France’s Interior Ministry suffered a cyberattack that lasted several days, Interior Minister Laurent Nuñez confirmed. The attackers targeted professional email accounts at the Place Beauvau ministry, which employs nearly 300,000 people. Nuñez revealed the breach after officials noticed unusual activity in the ministry’s systems, explaining that the intrusion allowed hackers to access sensitive police information. While the ministry responded quickly, the attack highlighted vulnerabilities within internal communication networks and the challenges of protecting data in such a large institution.
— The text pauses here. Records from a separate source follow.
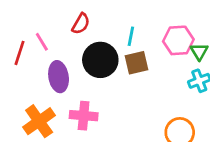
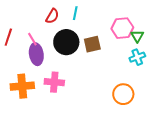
cyan line: (131, 36) -> (75, 13), moved
pink line: (42, 42) -> (32, 39), moved
orange cross: (39, 121) -> (22, 86), turned 30

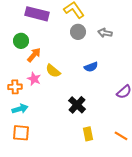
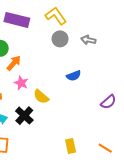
yellow semicircle: (53, 71) -> (41, 97), moved
pink star: (34, 79) -> (21, 83), moved
black cross: (77, 105) -> (24, 116), moved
The minister described the incident as a serious breach but emphasized that authorities acted promptly to contain it. Investigators immediately began working to understand the extent of the intrusion, secure compromised accounts, and prevent further unauthorized access. Nuñez reassured the public that, despite the severity of the attack, the safety of French citizens remained unaffected.
How Hackers Gained Access
According to Nuñez, the attackers broke into several professional email inboxes and obtained login credentials, which allowed them to reach critical police databases. Among the files exposed were the Criminal Records Processing System (TAJ) and the Wanted Persons File (FPR). Officials are still determining exactly how many files the hackers accessed or removed, but early estimates suggest only a few dozen.
Nuñez admitted he could not confirm whether the intrusion had affected ongoing investigations. However, he stressed that no ransom demand had been made and that the attack did not put anyone’s life in danger. He highlighted that even a small lapse in following security protocols can open the door to serious breaches, despite regular reminders to staff about digital security measures.
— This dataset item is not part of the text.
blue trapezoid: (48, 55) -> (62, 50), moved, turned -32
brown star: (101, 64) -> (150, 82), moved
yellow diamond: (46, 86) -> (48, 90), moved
Investigation and Official Response
The attack came to public attention after BFMTV reported suspicious activity in the ministry’s email servers. Soon after, a hacker group claimed—without providing evidence—that it had accessed data on more than 16 million people. Nuñez rejected the claim as false and clarified that the ministry immediately notified CNIL, France’s data protection authority, as required by law. He also launched an internal administrative investigation to understand how the breach occurred.
France’s Anti-Cybercrime Office now leads the investigation, working alongside judicial authorities to quickly identify those responsible. Nuñez emphasized that uncovering the source of the attack remains a top priority and that the ministry will continue strengthening its cybersecurity measures to prevent future incidents.